Unable to get database revision heads. DB revision(s) do not match migration scripts revision(s): DB revision: None Migration scripts revision: [‘6f9d9810a4e1’] Database revision does not match migrations’ latest, trying again in 4 seconds. Unable to get database revision heads. DB revision(s) do not match migration scripts revision(s): DB revision: None Migration scripts revision: [‘6f9d9810a4e1’] Database revision does not match migrations’ latest, trying again in 4 seconds. Unable to get database revision heads. DB revision(s) do not match migration scripts revision(s): DB revision: None Migration scripts revision: [‘6f9d9810a4e1’]
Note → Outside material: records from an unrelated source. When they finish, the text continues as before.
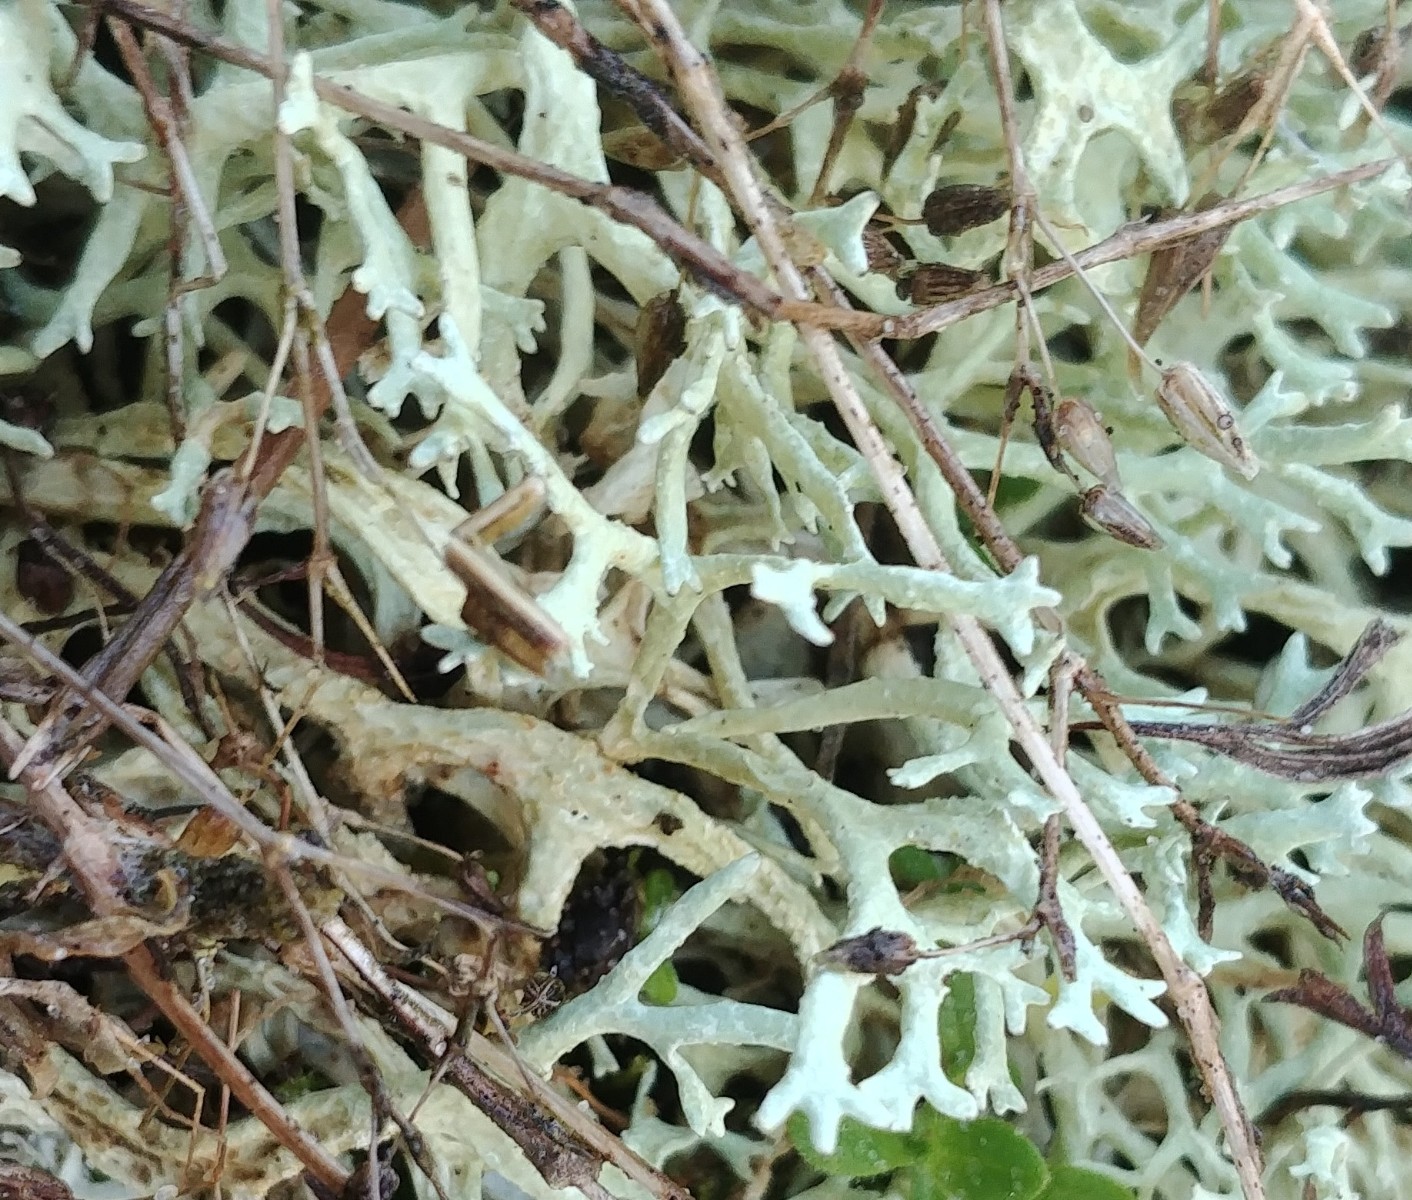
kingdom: Fungi
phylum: Ascomycota
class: Lecanoromycetes
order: Lecanorales
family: Parmeliaceae
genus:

I’ve attached the provided Helm override file with this post. **overrides.txt (3.6 KB) **

Because this a ‘locked down’ OpenShift Cluster we import the images to an internal registry. So we point to the correct images and repo. We set some resource quota. And we set the passwords.

Hmm i’m noticing that the subcharts postgresql, rabbitmq & redis are not resulting in extra pods…

When i look at our old (1.6) deployment i’ve got: app, duckling, event-service, nginx, postgresql, rabbit, rasa-production, rasa-worker, rasa-x and redis

In this new deploy (1.10) ive only got: app, db-migration, duckling, event-service, nginx, rasa-production, rasa-worker & rasa-x…

OK, due secruitycontext issues (OpenShift) redis/rabbit and postgresql werent deployed. After disabling the securityContext I was able to depploy succefullly.

Now some new issues:

Rabbit pod:

Readiness probe failed: Error: this command requires the 'rabbit' app to be running on the target node. Start it with 'rabbitmqctl start_app'. Arguments given: node_health_check e[1mUsagee[0m rabbitmqctl [--node <node>] [--longnames] [--quiet] node_health_check [--timeout <timeout>] Error: this command requires the 'rabbit' app to be running on the target node. Start it with 'rabbitmqctl start_app'. Arguments given: status e[1mUsagee[0m rabbitmqctl [--node <node>] [--longnames] [--quiet] status [--unit <unit>] [--timeout <timeout>]

Event service pod:

Liveness probe failed: Get "http://10.131.7.243:5673/health": dial tcp 10.131.7.243:5673: connect: connection refused

Hi,

I am also working with OpenShift 4.6.

I have spent quite a lot of time working around issues in the chart having to do with OpenShift but have, I think, a mostly functioning system now.

I opened an issue related to my experience. I outlined all of my settings, etc. I had trouble disabling securityContext and ended up installing the upstream charts for PG, Redis and RabbitMQ.

As I just came across the same issue, I wanted to mention that the final error you noted with regard to the event service may be simply because the initialProbeDelay for the readiness probes is too short.

Let me know if you’ve got your system working and if you have any additional insights regarding running on OpenShift.